### The task
The response must consist of the lines below from the one with "woman in striped sweater, 8375" through the one with "the wooden beam at left=0, top=57, right=15, bottom=87", exactly as they appear and with both ends kept.

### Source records
:::
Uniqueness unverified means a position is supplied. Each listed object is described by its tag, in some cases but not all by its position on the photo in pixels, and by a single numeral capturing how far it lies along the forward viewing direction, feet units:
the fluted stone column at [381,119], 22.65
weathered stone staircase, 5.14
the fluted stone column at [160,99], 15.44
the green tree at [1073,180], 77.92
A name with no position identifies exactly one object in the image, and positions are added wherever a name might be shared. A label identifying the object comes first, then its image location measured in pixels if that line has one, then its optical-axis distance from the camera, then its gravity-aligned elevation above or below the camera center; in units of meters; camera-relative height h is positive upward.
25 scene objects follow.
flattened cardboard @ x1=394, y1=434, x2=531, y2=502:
:::
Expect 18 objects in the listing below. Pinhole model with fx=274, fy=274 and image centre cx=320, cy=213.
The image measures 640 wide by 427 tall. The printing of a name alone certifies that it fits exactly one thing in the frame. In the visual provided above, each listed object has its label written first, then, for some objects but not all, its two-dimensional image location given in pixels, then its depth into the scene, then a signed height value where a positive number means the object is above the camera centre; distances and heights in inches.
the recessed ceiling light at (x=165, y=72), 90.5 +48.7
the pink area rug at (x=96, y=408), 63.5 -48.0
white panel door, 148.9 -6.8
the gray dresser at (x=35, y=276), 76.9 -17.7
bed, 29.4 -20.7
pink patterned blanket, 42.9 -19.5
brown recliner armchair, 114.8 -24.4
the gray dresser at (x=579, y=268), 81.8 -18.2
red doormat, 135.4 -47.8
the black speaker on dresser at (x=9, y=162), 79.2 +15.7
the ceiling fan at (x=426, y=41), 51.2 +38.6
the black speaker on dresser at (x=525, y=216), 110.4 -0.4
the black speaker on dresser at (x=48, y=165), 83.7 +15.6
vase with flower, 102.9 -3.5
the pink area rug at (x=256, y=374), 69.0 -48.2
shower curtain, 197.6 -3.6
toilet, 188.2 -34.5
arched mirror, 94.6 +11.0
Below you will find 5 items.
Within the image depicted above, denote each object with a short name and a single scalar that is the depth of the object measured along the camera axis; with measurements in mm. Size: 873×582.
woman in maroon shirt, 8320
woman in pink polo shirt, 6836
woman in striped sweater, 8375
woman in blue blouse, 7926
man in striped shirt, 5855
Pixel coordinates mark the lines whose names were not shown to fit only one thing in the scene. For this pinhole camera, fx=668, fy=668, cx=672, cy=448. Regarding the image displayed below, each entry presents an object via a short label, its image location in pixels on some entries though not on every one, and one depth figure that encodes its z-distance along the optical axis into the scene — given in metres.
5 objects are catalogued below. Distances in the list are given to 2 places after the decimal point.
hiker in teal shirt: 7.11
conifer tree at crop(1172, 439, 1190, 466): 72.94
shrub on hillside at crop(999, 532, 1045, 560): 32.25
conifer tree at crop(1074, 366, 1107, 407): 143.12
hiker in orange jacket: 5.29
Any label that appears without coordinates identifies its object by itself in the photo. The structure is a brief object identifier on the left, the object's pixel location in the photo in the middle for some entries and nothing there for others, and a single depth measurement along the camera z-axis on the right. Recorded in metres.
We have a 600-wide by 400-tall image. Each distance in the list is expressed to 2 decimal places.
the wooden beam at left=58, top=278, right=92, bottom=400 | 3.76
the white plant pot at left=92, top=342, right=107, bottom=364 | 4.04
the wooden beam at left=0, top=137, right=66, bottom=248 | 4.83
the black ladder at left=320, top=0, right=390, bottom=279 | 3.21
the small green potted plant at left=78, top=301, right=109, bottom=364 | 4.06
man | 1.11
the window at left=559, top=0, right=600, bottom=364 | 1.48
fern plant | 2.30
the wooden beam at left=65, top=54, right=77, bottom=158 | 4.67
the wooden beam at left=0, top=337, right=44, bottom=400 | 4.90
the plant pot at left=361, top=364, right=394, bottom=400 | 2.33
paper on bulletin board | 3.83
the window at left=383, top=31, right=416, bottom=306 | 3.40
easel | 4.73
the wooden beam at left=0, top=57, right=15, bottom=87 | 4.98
:::
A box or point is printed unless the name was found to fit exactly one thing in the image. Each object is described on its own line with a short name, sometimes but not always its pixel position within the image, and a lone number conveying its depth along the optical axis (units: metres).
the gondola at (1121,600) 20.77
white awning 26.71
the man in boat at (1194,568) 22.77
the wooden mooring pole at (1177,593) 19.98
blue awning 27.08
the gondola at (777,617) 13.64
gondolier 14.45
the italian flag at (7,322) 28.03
:::
### Answer
woman in striped sweater, 8375
woman in blue blouse, 7926
man in striped shirt, 5855
Pixel coordinates mark the lines whose names were not shown to fit only one thing in the scene. For this pinhole camera, fx=668, fy=668, cx=672, cy=448. Regarding the image displayed below, each entry presents an object via a short label, its image location in pixels on some entries though not on every one, and one depth figure that encodes its z-distance along the optical axis into the scene — given in metres.
5 objects are catalogued below. Distances in the list are given to 2 places after the decimal point.
hiker in teal shirt: 7.11
conifer tree at crop(1172, 439, 1190, 466): 72.94
shrub on hillside at crop(999, 532, 1045, 560): 32.25
conifer tree at crop(1074, 366, 1107, 407): 143.12
hiker in orange jacket: 5.29
Any label that appears without coordinates identifies its object by itself in the photo. The structure is a brief object identifier on the left, the object's pixel location in the photo in the middle for some entries and nothing there for others, and a single depth measurement along the camera z-axis on the right. Recorded in metres.
We have a 600-wide by 400-tall image. Each distance in the list is expressed to 2 decimal places.
the wooden beam at left=58, top=278, right=92, bottom=400 | 3.76
the white plant pot at left=92, top=342, right=107, bottom=364 | 4.04
the wooden beam at left=0, top=137, right=66, bottom=248 | 4.83
the black ladder at left=320, top=0, right=390, bottom=279 | 3.21
the small green potted plant at left=78, top=301, right=109, bottom=364 | 4.06
man | 1.11
the window at left=559, top=0, right=600, bottom=364 | 1.48
fern plant | 2.30
the wooden beam at left=65, top=54, right=77, bottom=158 | 4.67
the wooden beam at left=0, top=337, right=44, bottom=400 | 4.90
the plant pot at left=361, top=364, right=394, bottom=400 | 2.33
paper on bulletin board | 3.83
the window at left=383, top=31, right=416, bottom=306 | 3.40
easel | 4.73
the wooden beam at left=0, top=57, right=15, bottom=87 | 4.98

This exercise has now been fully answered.